Israelïsche soldaten 'opgejaagd' in het buitenland door Belgische foundation

Israelïsche soldaten die beelden van hun daden in Gaza op social media lplaatsen open de kans om vervolgd te worden in het buitenland. De Hind Rajab Foundation beweert 27 rechtszaken te zijn gestart tegen individuele Israëlische soldaten en één grote zaak tegen ongeveer 1000 soldaten bij het Internationaal Strafhof in Den Haag.

Het gevolg van deze aangiftes werd vorige week duidelijk toen een Braziliaans hof de politie opdroeg een onderzoek te starten naar een Israëlische soldaat die op vakantie was in Brazilië, na een aangigte van de Belgische foundation. De soldaat vluchtte kort na de uitspraak van de rechter het land uit met hulp van de Israëlische ambassade. Brazilië kreeg hem op de radar toen de Hind Rajab Foundation, een pro-Palestijnse organisatie uit België, het land aanspoorde om onderzoek te verrichten. De organisatie deed zelf ook onderzoek via open source intelligence, vooral via sociale media.

Haroon Raza, juridisch adviseur van de organisatie, legt uit: "Het is heel eenvoudig. Sommige soldaten delen alles op sociale media: ze filmen hoe ze een huis in brand steken, geven toe dat ze gevangenen martelen, vertellen bij welk bataljon ze horen en taggen andere soldaten." De Amerikaanse krant The Washington Post heeft verschillende video's die door Israëlische soldaten op sociale media zijn gedeeld, verzameld en geverifieerd. Dankzij het materiaal op sociale media kan de Hind Rajab Foundation volgens Raza gemakkelijk achterhalen waar en wanneer de soldaten waren en wat ze hebben gedaan. "In het geval van de man in Brazilië hadden we een dossier van 385 pagina's met foto's, video's en verwijzingen."

Met het verzamelde bewijs benadert de organisatie lokale advocaten in het land waar de aanklacht moet worden ingediend. Deze advocaten dienen vervolgens de aangifte in. Dit gebeurt ook in Nederland. Raza geeft aan dat van de 27 individuele rechtszaken die de organisatie heeft lopen, er minstens 14 tegen Nederlanders zijn. Deze personen hebben vaak een dubbele nationaliteit: Nederlands en Israëlisch.

Het Israëlische ministerie van Buitenlandse Zaken is op de hoogte van 12 zaken waarin aanklachten zijn ingediend tegen Israëlische soldaten, maar voor zover bekend is er nog geen enkele Israëlische soldaat gearresteerd.

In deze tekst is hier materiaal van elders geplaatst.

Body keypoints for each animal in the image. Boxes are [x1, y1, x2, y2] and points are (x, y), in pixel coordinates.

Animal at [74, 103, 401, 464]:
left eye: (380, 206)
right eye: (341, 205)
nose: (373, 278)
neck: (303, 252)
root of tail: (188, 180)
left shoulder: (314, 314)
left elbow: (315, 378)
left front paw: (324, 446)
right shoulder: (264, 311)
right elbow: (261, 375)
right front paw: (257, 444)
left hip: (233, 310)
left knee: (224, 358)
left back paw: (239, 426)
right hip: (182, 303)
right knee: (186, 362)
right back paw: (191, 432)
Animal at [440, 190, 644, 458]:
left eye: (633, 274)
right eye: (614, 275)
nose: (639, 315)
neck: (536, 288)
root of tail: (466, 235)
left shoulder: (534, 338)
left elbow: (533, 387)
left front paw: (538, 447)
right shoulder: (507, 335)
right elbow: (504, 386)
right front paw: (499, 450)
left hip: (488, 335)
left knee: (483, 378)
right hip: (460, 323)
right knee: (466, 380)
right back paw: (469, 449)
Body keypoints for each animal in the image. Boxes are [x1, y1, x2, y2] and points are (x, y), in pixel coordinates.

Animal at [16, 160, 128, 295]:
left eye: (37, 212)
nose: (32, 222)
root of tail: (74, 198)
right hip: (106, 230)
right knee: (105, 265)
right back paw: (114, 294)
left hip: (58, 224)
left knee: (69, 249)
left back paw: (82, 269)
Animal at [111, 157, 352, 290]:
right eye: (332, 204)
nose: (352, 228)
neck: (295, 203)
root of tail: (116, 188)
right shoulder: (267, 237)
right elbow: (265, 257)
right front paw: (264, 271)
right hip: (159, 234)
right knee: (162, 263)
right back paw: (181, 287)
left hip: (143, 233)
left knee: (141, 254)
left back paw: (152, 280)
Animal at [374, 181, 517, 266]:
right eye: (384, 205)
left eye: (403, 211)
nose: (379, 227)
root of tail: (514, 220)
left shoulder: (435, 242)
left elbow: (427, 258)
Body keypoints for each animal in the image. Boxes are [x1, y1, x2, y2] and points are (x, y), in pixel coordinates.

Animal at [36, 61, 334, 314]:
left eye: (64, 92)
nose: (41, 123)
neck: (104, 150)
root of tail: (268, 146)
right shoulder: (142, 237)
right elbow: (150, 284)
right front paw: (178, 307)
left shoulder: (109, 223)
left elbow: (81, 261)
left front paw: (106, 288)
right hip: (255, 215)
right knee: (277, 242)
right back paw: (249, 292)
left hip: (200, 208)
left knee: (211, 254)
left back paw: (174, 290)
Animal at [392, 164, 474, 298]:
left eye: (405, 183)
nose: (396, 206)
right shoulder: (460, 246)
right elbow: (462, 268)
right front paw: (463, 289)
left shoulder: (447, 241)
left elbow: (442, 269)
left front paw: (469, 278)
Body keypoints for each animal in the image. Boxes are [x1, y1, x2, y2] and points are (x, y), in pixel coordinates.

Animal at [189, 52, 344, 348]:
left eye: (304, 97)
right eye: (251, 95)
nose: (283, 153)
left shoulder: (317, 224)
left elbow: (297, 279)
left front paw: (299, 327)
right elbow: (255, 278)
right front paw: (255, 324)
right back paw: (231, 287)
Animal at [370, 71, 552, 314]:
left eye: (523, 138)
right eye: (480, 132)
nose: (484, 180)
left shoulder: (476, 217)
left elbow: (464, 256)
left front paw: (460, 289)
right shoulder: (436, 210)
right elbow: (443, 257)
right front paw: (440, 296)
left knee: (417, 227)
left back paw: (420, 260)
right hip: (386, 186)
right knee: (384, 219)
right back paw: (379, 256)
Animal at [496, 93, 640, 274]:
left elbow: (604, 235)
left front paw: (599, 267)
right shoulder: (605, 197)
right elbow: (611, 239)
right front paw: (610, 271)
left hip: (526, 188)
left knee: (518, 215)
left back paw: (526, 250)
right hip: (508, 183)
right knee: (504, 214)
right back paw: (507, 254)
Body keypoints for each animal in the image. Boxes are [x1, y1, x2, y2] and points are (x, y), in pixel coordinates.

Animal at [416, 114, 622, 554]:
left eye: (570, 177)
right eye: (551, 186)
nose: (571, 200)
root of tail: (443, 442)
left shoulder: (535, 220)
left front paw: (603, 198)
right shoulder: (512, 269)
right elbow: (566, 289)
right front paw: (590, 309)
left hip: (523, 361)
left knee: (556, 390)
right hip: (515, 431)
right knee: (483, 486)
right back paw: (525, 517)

Na de uitspraak in Brazilië heeft Israël zijn militairen gewaarschuwd om geen berichten op sociale media te delen over hun tijd in Gaza en om niet op vakantie te gaan in het buitenland. Aan het begin van de oorlog waarschuwden hoge juridische functionarissen in Israël al dat soldaten een groot risico liepen door online video's te plaatsen. 

De herhaalde waarschuwing lijkt volgens Raza weinig uit te maken: "Dit soort feiten verjaart niet. Als iemand pas over vijf of tien jaar naar het buitenland gaat, kunnen we hem nog steeds laten oppakken. Zelfs tijdens een overstap. We willen duidelijk maken dat er consequenties verbonden zijn aan die daden."

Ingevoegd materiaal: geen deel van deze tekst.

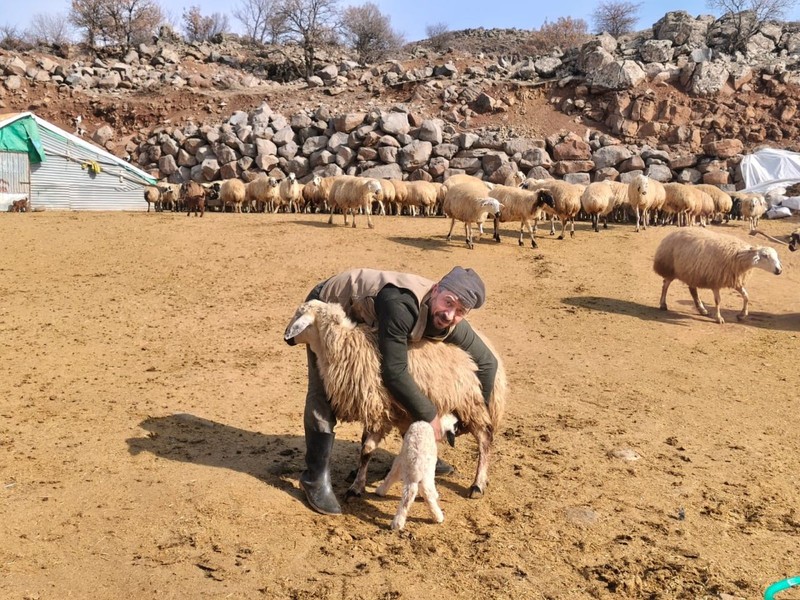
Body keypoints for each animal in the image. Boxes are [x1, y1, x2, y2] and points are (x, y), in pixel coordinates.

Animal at [648, 229, 780, 324]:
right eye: (765, 256)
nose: (779, 270)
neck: (738, 256)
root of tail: (671, 233)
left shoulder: (735, 280)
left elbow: (746, 296)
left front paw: (742, 315)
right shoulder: (716, 281)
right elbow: (718, 301)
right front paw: (719, 318)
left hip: (691, 271)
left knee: (692, 290)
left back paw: (702, 309)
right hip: (671, 268)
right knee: (665, 284)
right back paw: (663, 304)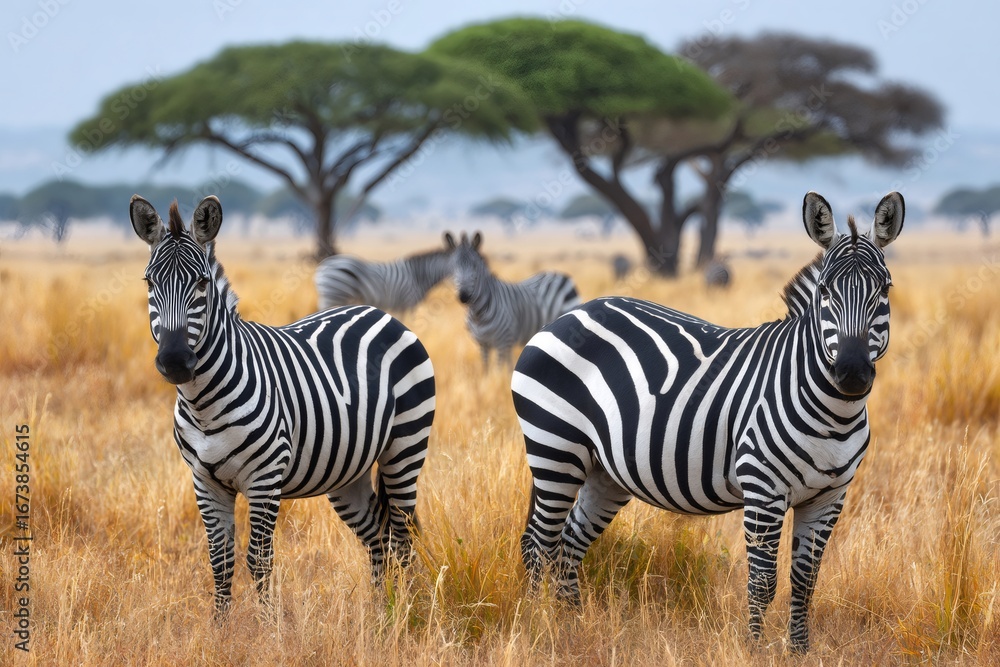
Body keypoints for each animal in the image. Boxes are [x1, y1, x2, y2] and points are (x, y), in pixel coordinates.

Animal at [129, 195, 435, 615]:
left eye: (202, 283)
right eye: (149, 282)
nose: (175, 361)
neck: (202, 405)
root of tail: (378, 312)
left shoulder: (264, 479)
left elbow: (259, 559)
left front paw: (267, 626)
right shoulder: (204, 481)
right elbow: (219, 560)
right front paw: (219, 628)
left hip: (404, 448)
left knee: (402, 536)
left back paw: (404, 612)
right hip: (348, 472)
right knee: (378, 534)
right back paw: (379, 611)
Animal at [445, 231, 581, 368]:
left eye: (474, 266)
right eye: (453, 267)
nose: (464, 296)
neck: (478, 315)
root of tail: (562, 275)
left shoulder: (503, 341)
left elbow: (498, 368)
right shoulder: (482, 344)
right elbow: (486, 369)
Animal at [512, 191, 904, 653]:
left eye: (885, 289)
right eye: (825, 290)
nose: (852, 372)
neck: (833, 416)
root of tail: (566, 317)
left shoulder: (830, 497)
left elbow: (805, 583)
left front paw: (801, 652)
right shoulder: (763, 489)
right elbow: (763, 582)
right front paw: (754, 651)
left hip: (603, 471)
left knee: (569, 545)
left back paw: (571, 626)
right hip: (555, 449)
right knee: (538, 543)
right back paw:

De Israëlische Minister van Buitenlandse Zaken Sa'ar noemt de actie in Brazilië een onderdeel van een "systematische antisemitische campagne" en oppositieleider Lapid spreekt op X van een "gigantische politieke blamage". De minister van Diaspora, Chikli, noemt de oprichter van de Hind Rajab Foundation, Abou Jahjah, op X een aanhanger van Hezbollah en waarschuwt dat hij "zijn pieper" in de gaten houden, verwijzend naar de aanval van vorig jaar waarbij de Israëlische geheime dienst op grote schaal piepers van Hezbollahleden liet ontploffen.

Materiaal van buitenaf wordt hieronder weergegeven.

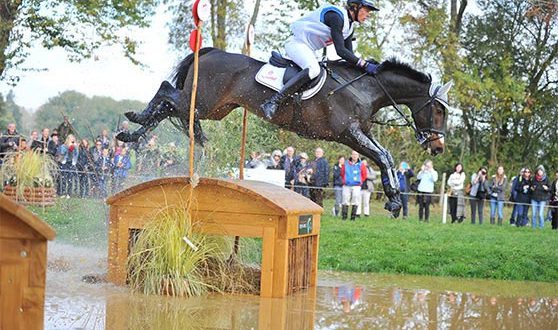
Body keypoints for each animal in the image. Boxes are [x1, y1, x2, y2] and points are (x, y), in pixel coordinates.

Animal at [119, 46, 456, 217]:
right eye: (439, 110)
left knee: (170, 106)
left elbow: (384, 157)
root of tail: (208, 52)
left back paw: (134, 133)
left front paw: (394, 198)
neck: (366, 89)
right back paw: (133, 124)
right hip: (203, 102)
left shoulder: (359, 133)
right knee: (167, 93)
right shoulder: (347, 133)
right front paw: (395, 201)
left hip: (215, 108)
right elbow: (383, 156)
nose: (438, 147)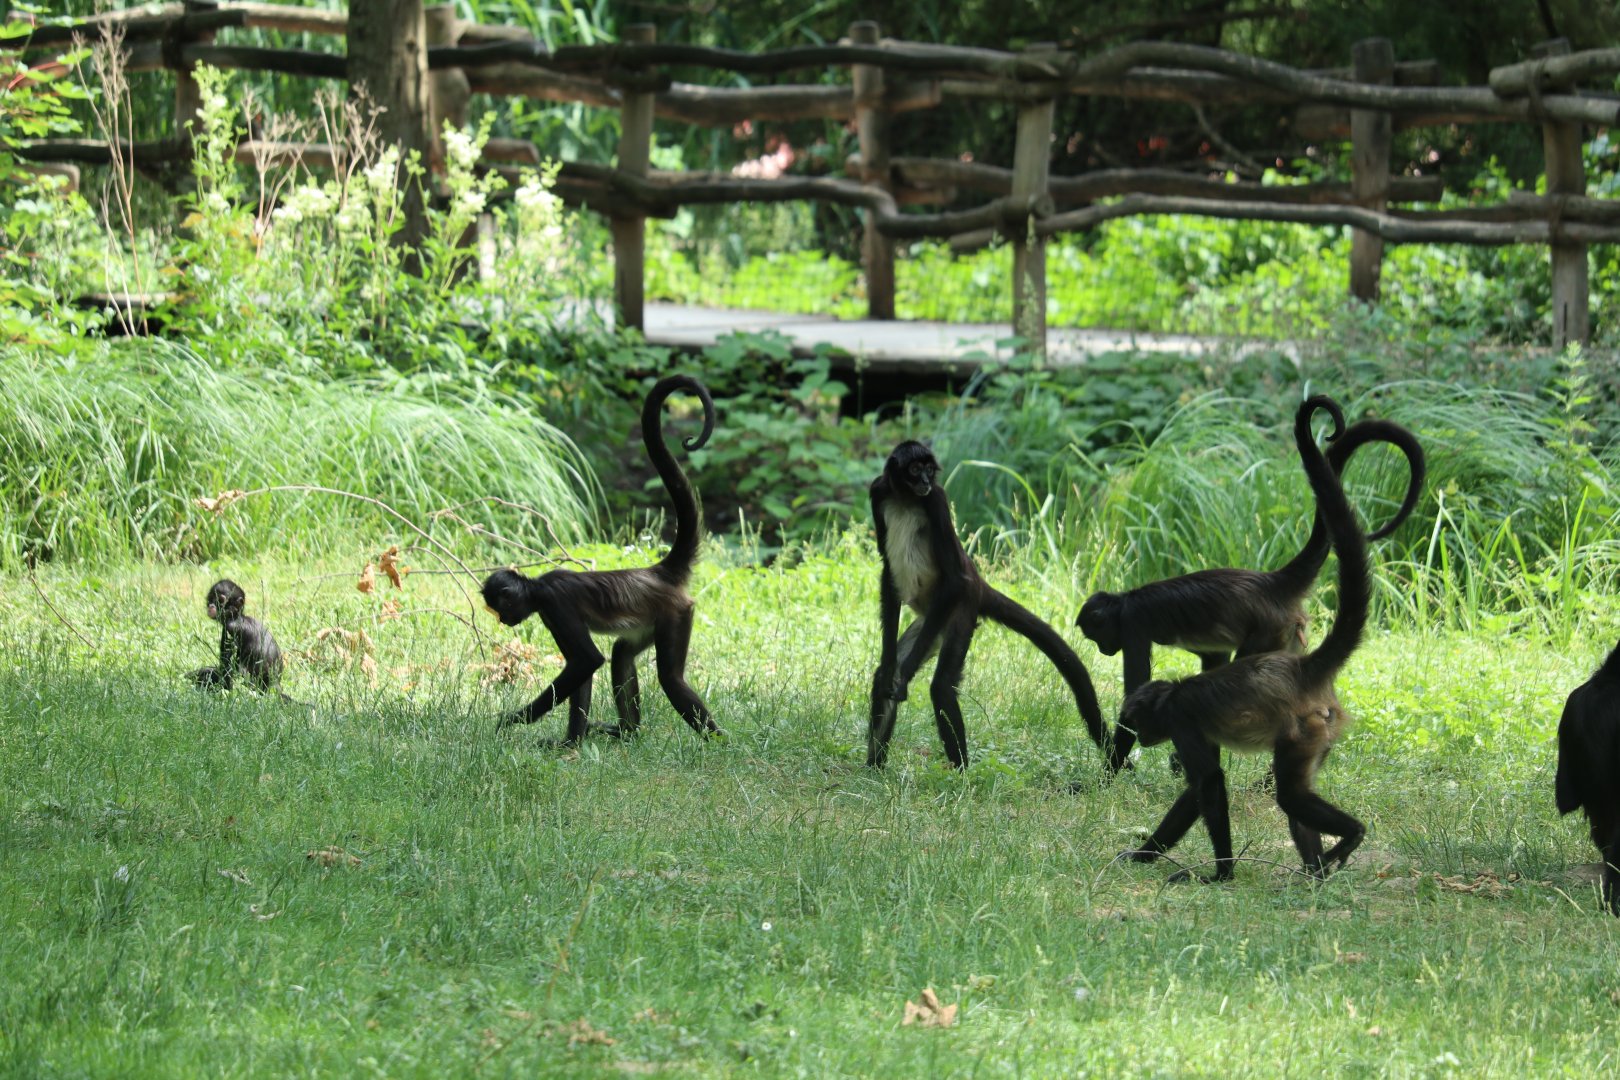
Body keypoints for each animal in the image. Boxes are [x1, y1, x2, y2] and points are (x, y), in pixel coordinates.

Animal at [482, 374, 719, 745]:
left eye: (500, 608)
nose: (504, 622)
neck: (536, 587)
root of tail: (657, 572)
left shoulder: (554, 601)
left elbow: (585, 661)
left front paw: (515, 721)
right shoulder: (549, 612)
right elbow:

De Hind Rajab Foundation gaat vanwege deze uitspraken naar de politie. "Dit is een doodsbedreiging," zegt Raza. Over de beschuldigingen dat Jahjah een sympathisant van Hezbollah zou zijn, maakt Raza zich verder geen zorgen. "Hij is opgegroeid in Zuid-Libanon, daar kunnen we niets aan doen. Ik weet dat hij geen lid is van Hezbollah."